DAFTAR TUGAS -
**A)** Tentukan apakah setiap pernyataan berikut sesuai dengan teks tentang industri gula non tebu, lalu jawab ya atau tidak dengan kutipan persis kata-kata teks yang menentukannya: (i) Produk akhir pengolahan gula dari tanaman selain tebu adalah gula pasir. (ii) Pengolahan gula lontar berlangsung di Nusa Tenggara Timur. (iii) Gula merah lebih banyak dipakai untuk konsumsi masyarakat daripada gula pasir.
**B)** Sebutkan semua nama daerah yang muncul dalam teks tentang industri gula non tebu.
**C)** Sambung teks tentang industri gula non tebu, dimulai setelah kalimat terakhirnya.

Rabu, 29 Januari 2014

Peluang Industri Gula Aren dalam pengembangan industri gula non tebu



Upaya pengembangan industri gula non tebu

Beberapa jenis tanaman selain tebu yang dapat menghasilkan gula terutama gula merah dan gula cair yaitu kelapa, aren, lontar, nipah, ketela pohon dan beberapa jenis tanaman buah-buahan. Masalahnya, pemanfaatan tanaman alternative penghasil gula selain tebu belum dilakukan secara maksimal dan konseptual. Produk akhir dari pengolahan gula dari tanaman selain tebu bukanlah gula Kristal (gula pasir) tetapi gula merah, gula semut dan gula cair. Sementara itu penggunaan gula merah, gula semut dan gula cair untuk keperluan konsumsi masyarakat sangat terbatas dibanding gula pasir. Di lain pihak, prospek penerapan teknologi pengolahan nira kelapa, aren dan lontar menjadi gula pasir belum tersosialisasi dengan baik  (Rumokoi, MMM. 2004).
Upaya-upaya untuk menggali potensi dan memanfaatkan pemanis alami non tebu telah dilakukan sejak lama terutama oleh masyarakat. Pengolahan gula merah dan gula cair dari aren, kelapa, lontar, nipah dan tanaman lainnya telah berlangsung puluhan tahun dan mungkin berabad lamanya. Pengolahan gula merah di Jawa telah berlangsung lama, pengolahan gula aren di Papua, Maluku dan Sulawesi Utara diperkirakan telah dilakukan berabad-abad, demikian pula dengan pengolahan gula lontar di Nusa Tenggara Timur (Rumokoi, MMM. 2004).
Timbulnya masalah pemenuhan gula dalam negeri secara berulang-ulang menimbulkan pemikiran baru tentang pemanfaatan potensi pemanis alami non tebu sebagai sumber gula dalam negeri di masa depan. Kelapa, aren dan lontar adalah tanaman-tanaman yang sangat potensial penghasil gula merah dan gula cair dari segi areal tanaman, pengolah yang terlibat, dan teknologi pengolahan yang tersedia. Oleh karena itu, potensi tanaman-tanaman ini sebagai alternative penghasil gula pasir, teknologi pengolahan gula pasir dari nira yang dihasilkan tanaman-tanaman ini serta kelayakan sebagai sumber gula alternative perlu diungkapkan untuk memaksimalkan pemanfaatannya  (Rumokoi, MMM. 2004).

DATA YANG DIBERIKAN -
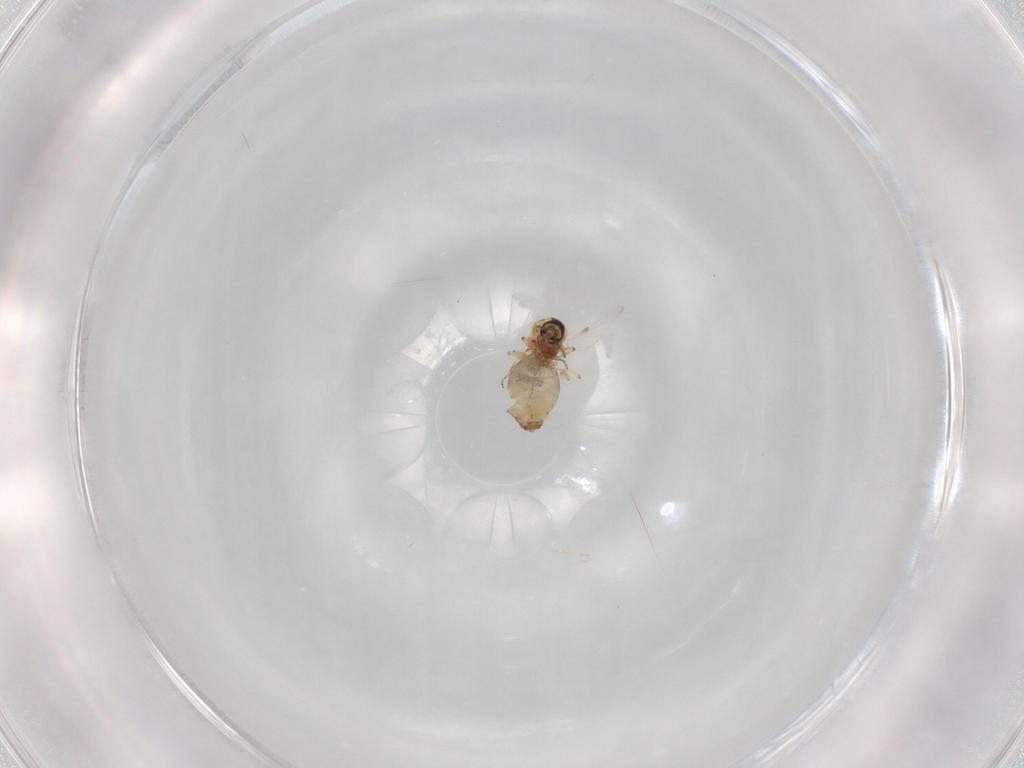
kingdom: Animalia
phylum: Arthropoda
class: Insecta
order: Diptera
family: Ceratopogonidae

JAWABAN TUGAS -
**A)**
(i) Tidak: "Produk akhir dari pengolahan gula dari tanaman selain tebu bukanlah gula Kristal (gula pasir) tetapi gula merah, gula semut dan gula cair."
(ii) Ya: "demikian pula dengan pengolahan gula lontar di Nusa Tenggara Timur"
(iii) Tidak: "penggunaan gula merah, gula semut dan gula cair untuk keperluan konsumsi masyarakat sangat terbatas dibanding gula pasir"

**B)** Jawa, Papua, Maluku, Sulawesi Utara, Nusa Tenggara Timur

**C)**
Topik tentang peluang perkebunan dan industri gula berbasis non Tebu  dalam mendukung swasembada gula nasional, karena Pemerintah sudah terlalu lama mengusahakannya namun hasil dari revitalisasi ini masih belum mencapai tujuannya.  Disinilah pentingnya kita menginventarisir kembali alternative kebijakan public yang mungkin lebih efektif dalam mengatasi masalah Swasembada gula nasional.   Dengan mempertimbangkan alternative kebijakan yang lainnya menjadikan Pemerintah bisa tidak ‘mati akal’  tidak jumud dan lebih efisien waktu dan anggaran dalam rangka pemenuhan konsumsi gula nasional (Dian Kusumanto, 2010). 

Upaya pengembangan industri gula non tebu dari tanaman bit gula
Potensi bit sebagai bahan baku gula alternatif sangat besar. Bit sebagai bahan baku gula memiliki keunggulan dibandingkan dengan tebu, antara lain kebutuhan air yang lebih rendah yakni sepertiga dari tebu, mudah tumbuh di tempat marjinal, dan nilai rendemen (kandungan gula)  yang lebih tinggi dibandingkan tebu.     Pada tahun 2010 Pusat Penelitian Perkebunan Gula Indonesia (P3GI) bekerjasama dengan PT. Gula Bit Nusantara (GBN) dan Direktorat Jenderal Perkebunan Kementerian Pertanian mulai mengembangkan budidaya gula bit tropika (Anonimous, 2010).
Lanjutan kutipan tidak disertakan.